石垣さんのお宅は、いまも大倉で石垣林業という会社を営み、光一朗さんで5代目になるという。一方、岡本さんの家は与惣治さんで3代目。おじいさんは、漆掻き職人で福井から宮城へ流れてきたのだそうだ。2つの家の接点は木流しだけだが、その背後には広瀬川上流に住み着いて、山の木を伐り、田畑を広げ、川と深くかかわりながら暮らしてきたいくつもの家族の物語が見えるようだ。

岡本さんの祖父は漆の仕事のかたわら、木賃宿も営んでいた。「七つ石の川原に温泉が出てて、旅の人なんかを泊めてたんだね。ここに上がってきたのは昭和10年頃だが、ばんつぁんは名残惜しくてちょくちょく川原にいってたよ。目の前が川だから、泳ぎはきびしく仕込まれた。淵の巻き込みがあるところにはいくな、石の下はくぐるな、ってね」。

岡本さんは、瀬や淵には名前があったといい、「柿崎にいくところのワタッパ、鳴合の大きな淵のカマフチ、柿崎橋の下のホソブチ」と、いくつかの名をあげてくれた。木流しの時代は、峡谷の細部、流れのそこ、ここを名づけなければ仕事にならなかったろう。

“鳴合七つ石”の川原

近くには岡本さんの祖母が営んでいたという宿の基礎が残っている。大きな石の形から当時の水量がわかる。

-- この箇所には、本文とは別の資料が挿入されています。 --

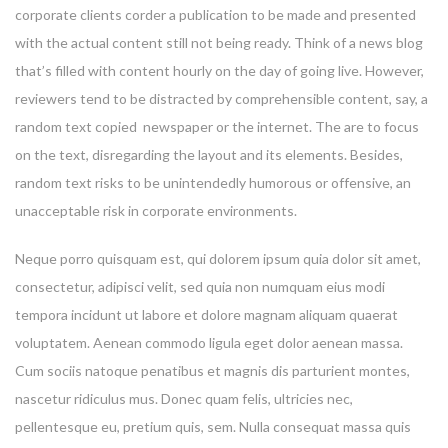
corporate clients corder a publication to be made and presented
with the actual content still not being ready. Think of a news blog
that’s filled with content hourly on the day of going live. However,
reviewers tend to be distracted by comprehensible content, say, a
random text copied newspaper or the internet. The are to focus
on the text, disregarding the layout and its elements. Besides,
random text risks to be unintendedly humorous or offensive, an
unacceptable risk in corporate environments.
Neque porro quisquam est, qui dolorem ipsum quia dolor sit amet,
consectetur, adipisci velit, sed quia non numquam eius modi
tempora incidunt ut labore et dolore magnam aliquam quaerat
voluptatem. Aenean commodo ligula eget dolor aenean massa.
Cum sociis natoque penatibus et magnis dis parturient montes,
nascetur ridiculus mus. Donec quam felis, ultricies nec,
pellentesque eu, pretium quis, sem. Nulla consequat massa quis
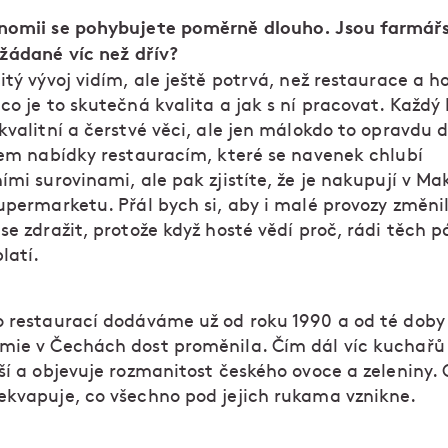
nomii se pohybujete poměrně dlouho. Jsou farmář
žádané víc než dřív?
tý vývoj vidím, ale ještě potrvá, než restaurace a h
co je to skutečná kvalita a jak s ní pracovat. Každý
kvalitní a čerstvé věci, ale jen málokdo to opravdu d
jsem nabídky restauracím, které se navenek chlubí
ími surovinami, ale pak zjistíte, že je nakupují v M
upermarketu. Přál bych si, aby i malé provozy změnil
se zdražit, protože když hosté vědí proč, rádi těch p
latí.
 restaurací dodáváme už od roku 1990 a od té doby
mie v Čechách dost proměnila. Čím dál víc kuchařů 
pší a objevuje rozmanitost českého ovoce a zeleniny.
ekvapuje, co všechno pod jejich rukama vznikne.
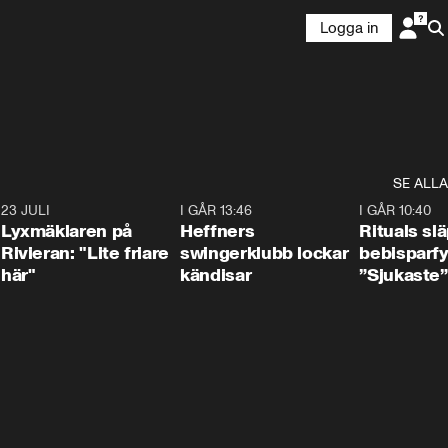
Logga in
SE ALLA
7
23 JULI
2:02
I GÅR 13:46
0:55
I GÅR 10:40
Lyxmäklaren på
Heffners
Rituals sl
Rivieran: "Lite friare
swingerklubb lockar
bebisparf
här"
kändisar
”Sjukaste”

以前、案内していただいた“鳴合の七つ石”のことを聞いてみた。「クラカケ石、タタミ石、クジラ石、キノコ石、ミミズク石」と5つ上げたところで、ことばがとぎれた。これほど川に親しんできた岡本さんのような人でさえ、呼び習わす暮らしが遠ざかれば、その名を忘れてしまうのだろうか。

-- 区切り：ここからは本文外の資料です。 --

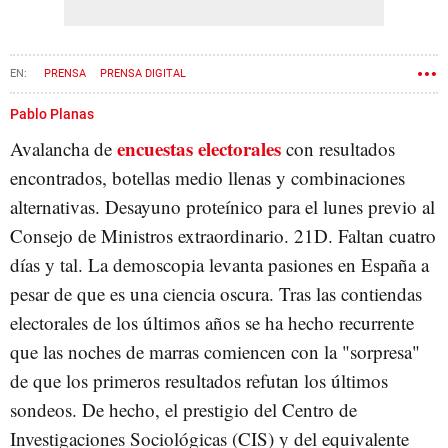
PRENSA
PRENSA DIGITAL
Pablo Planas
encuestas electorales
Avalancha de
con resultados
encontrados, botellas medio llenas y combinaciones
alternativas. Desayuno proteínico para el lunes previo al
Consejo de Ministros extraordinario. 21D. Faltan cuatro
días y tal. La demoscopia levanta pasiones en España a
pesar de que es una ciencia oscura. Tras las contiendas
electorales de los últimos años se ha hecho recurrente
que las noches de marras comiencen con la "sorpresa"
de que los primeros resultados refutan los últimos
sondeos. De hecho, el prestigio del Centro de
Investigaciones Sociológicas (CIS) y del equivalente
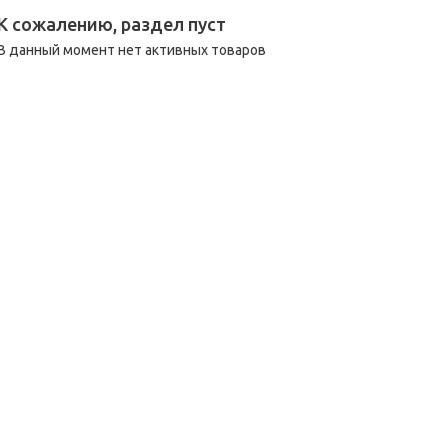
К сожалению, раздел пуст
В данный момент нет активных товаров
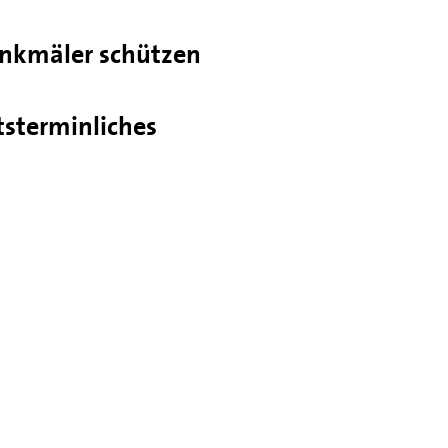
nkmäler schützen
tsterminliches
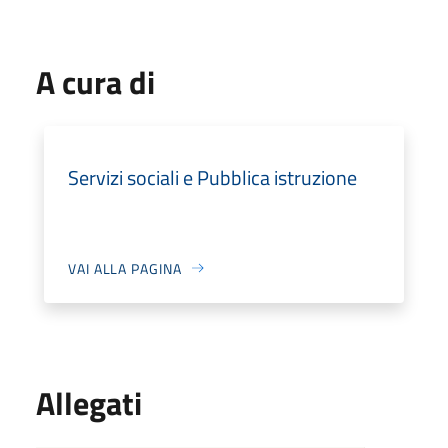
A cura di
Servizi sociali e Pubblica istruzione
VAI ALLA PAGINA
Allegati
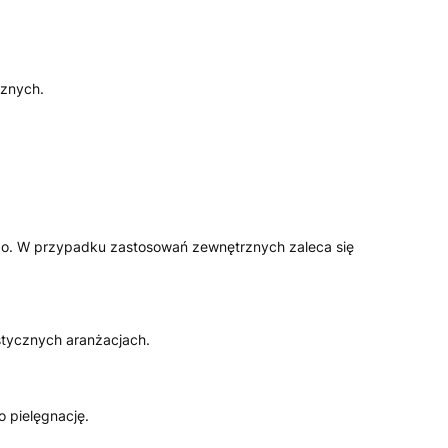
cznych.
go. W przypadku zastosowań zewnętrznych zaleca się
istycznych aranżacjach.
 pielęgnację.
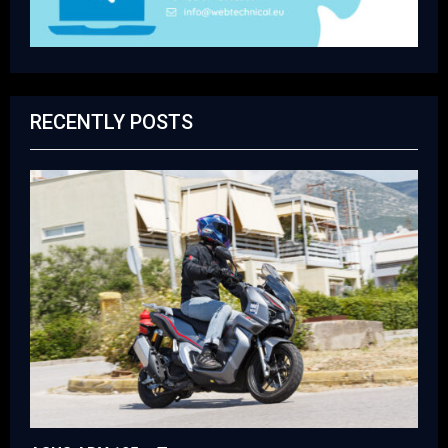
RECENTLY POSTS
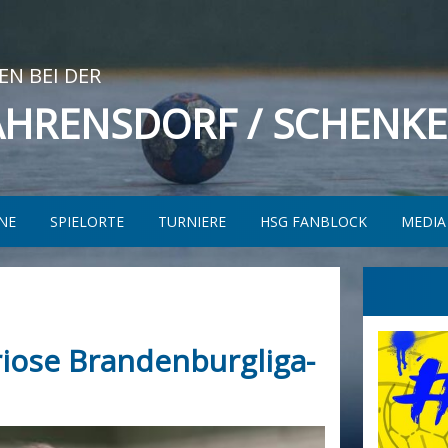
N BEI DER
AHRENSDORF / SCHENK
NE
SPIELORTE
TURNIERE
HSG FANBLOCK
MEDIA
uriose Brandenburgliga-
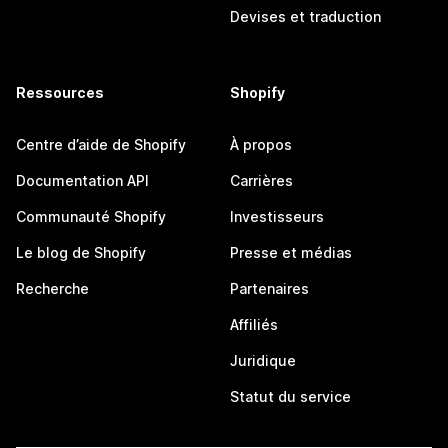
Devises et traduction
Ressources
Shopify
Centre d’aide de Shopify
À propos
Documentation API
Carrières
Communauté Shopify
Investisseurs
Le blog de Shopify
Presse et médias
Recherche
Partenaires
Affiliés
Juridique
Statut du service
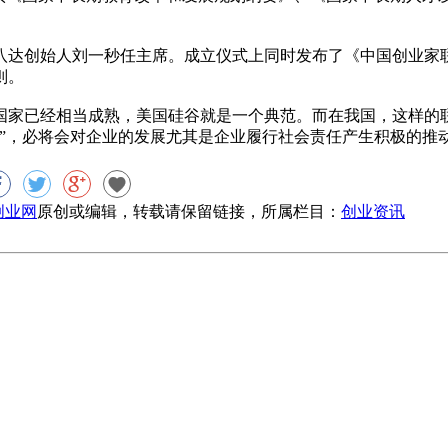
达创始人刘一秒任主席。成立仪式上同时发布了《中国创业家
则。
家已经相当成熟，美国硅谷就是一个典范。而在我国，这样的
”，必将会对企业的发展尤其是企业履行社会责任产生积极的推
8创业网
原创或编辑，转载请保留链接，所属栏目：
创业资讯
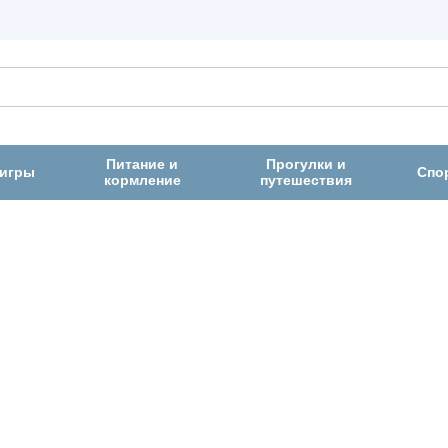
Питание и
Прогулки и
 игры
Спо
кормление
путешествия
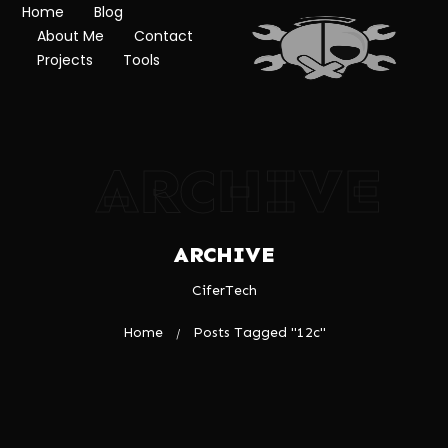
Home
Blog
About Me
Contact
Projects
Tools
ARCHIVE
ARCHIVE
CiferTech
Home
Posts Tagged "12c"
/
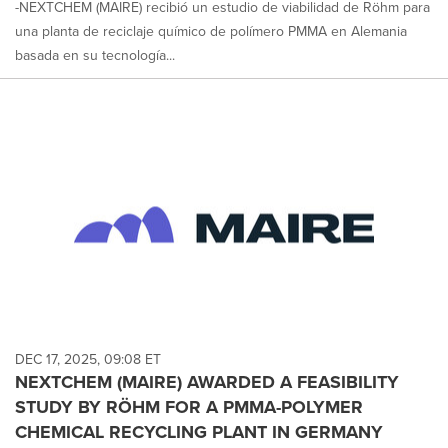
-NEXTCHEM (MAIRE) recibió un estudio de viabilidad de Röhm para
una planta de reciclaje químico de polímero PMMA en Alemania
basada en su tecnología...
DEC 17, 2025, 09:08 ET
NEXTCHEM (MAIRE) AWARDED A FEASIBILITY
STUDY BY RÖHM FOR A PMMA-POLYMER
CHEMICAL RECYCLING PLANT IN GERMANY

『宮城町史』では、この“鳴合の七つ石”を、鳳鳴四十八滝につぐ名勝として取り上げている。いま、その風景に親しむ人はどれぐらいいるだろう。

冬の合間の温かい日に川原に降りてみた。近くの家で下り口をたずねると「七つ石?まあ珍しい!」と、驚いた表情をされた。

40メートルほど急な斜面を下ると、ごろごろとした石がつくる川原の先に勢いよく水が流れ、踏ん張るように巨大な石が連なっていた。対岸からは岩盤を滝がすべり落ちてくる。自然の容赦ない営みを見せつけるような荒々しい光景だった。人の存在はいかにも小さいと思えてくる。

荒々しい川原の向こうに

大きな石がごろごろと連なるその向こうに、大きな動物のような岩が横たわっている。これがクジラ石だろうか。

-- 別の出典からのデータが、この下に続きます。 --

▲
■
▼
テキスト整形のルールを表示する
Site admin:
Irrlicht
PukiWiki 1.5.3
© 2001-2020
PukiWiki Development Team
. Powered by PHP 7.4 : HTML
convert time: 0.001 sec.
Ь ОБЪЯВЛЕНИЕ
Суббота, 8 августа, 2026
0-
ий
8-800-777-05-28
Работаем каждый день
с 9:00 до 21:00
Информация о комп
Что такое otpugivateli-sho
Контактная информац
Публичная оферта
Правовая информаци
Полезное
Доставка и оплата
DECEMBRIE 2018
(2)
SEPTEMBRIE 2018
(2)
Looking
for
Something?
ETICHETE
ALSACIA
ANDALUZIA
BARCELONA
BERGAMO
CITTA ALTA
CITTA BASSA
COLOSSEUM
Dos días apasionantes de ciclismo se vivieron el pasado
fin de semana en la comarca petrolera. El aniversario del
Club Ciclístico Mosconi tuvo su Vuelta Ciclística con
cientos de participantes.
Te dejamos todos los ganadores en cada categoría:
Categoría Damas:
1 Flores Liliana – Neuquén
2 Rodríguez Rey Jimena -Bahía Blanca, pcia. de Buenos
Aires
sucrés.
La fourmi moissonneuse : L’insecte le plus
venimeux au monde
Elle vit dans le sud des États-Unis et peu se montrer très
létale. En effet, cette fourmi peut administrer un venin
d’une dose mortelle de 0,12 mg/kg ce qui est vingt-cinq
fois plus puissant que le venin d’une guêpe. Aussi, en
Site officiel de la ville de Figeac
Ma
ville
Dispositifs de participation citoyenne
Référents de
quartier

この峡谷を雪解けの水が満たす頃、ごうごうと流れる水に乗って流木は一気にまちをめざし、それを祈るような思いで見下ろす親方がいた。そこに春の到来を感じる暮らしもあった。

木流しの時代が遠くに過ぎ去り、瀬や淵、石の名前が失われていく中で、広瀬川上流のこの深い峡谷に市民が関心を寄せることはもうないのだろうか。人工的に整えられた親水空間ではなく、人の手など及ばない川辺に立ってこそ、広瀬川は豊かに物語を語り出すように思う。

鳴合橋の上から

こうした風景を昔の人は深山幽谷と表現した。もっといまの私たちの感覚にぴったりくることばが必要なのかもしれない。

”鳴合の七ツ石”の名前 (『宮城町史 本編』より)
 1.相逢石(あいおい)
 2.松茸石(まつたけ)
 3.鞍掛石(くらかけ)
 4.臥牛石(がぎゅう)
 5.起駒石(おきこま)
 6.角鴟石(みみずく)
 7.畳石(たたみ)
 「相逢乃松茸石に鞍掛けて、臥牛起駒みみずくも 畳石とてやどるうれしさ」と、詩歌にも広く詠まれている。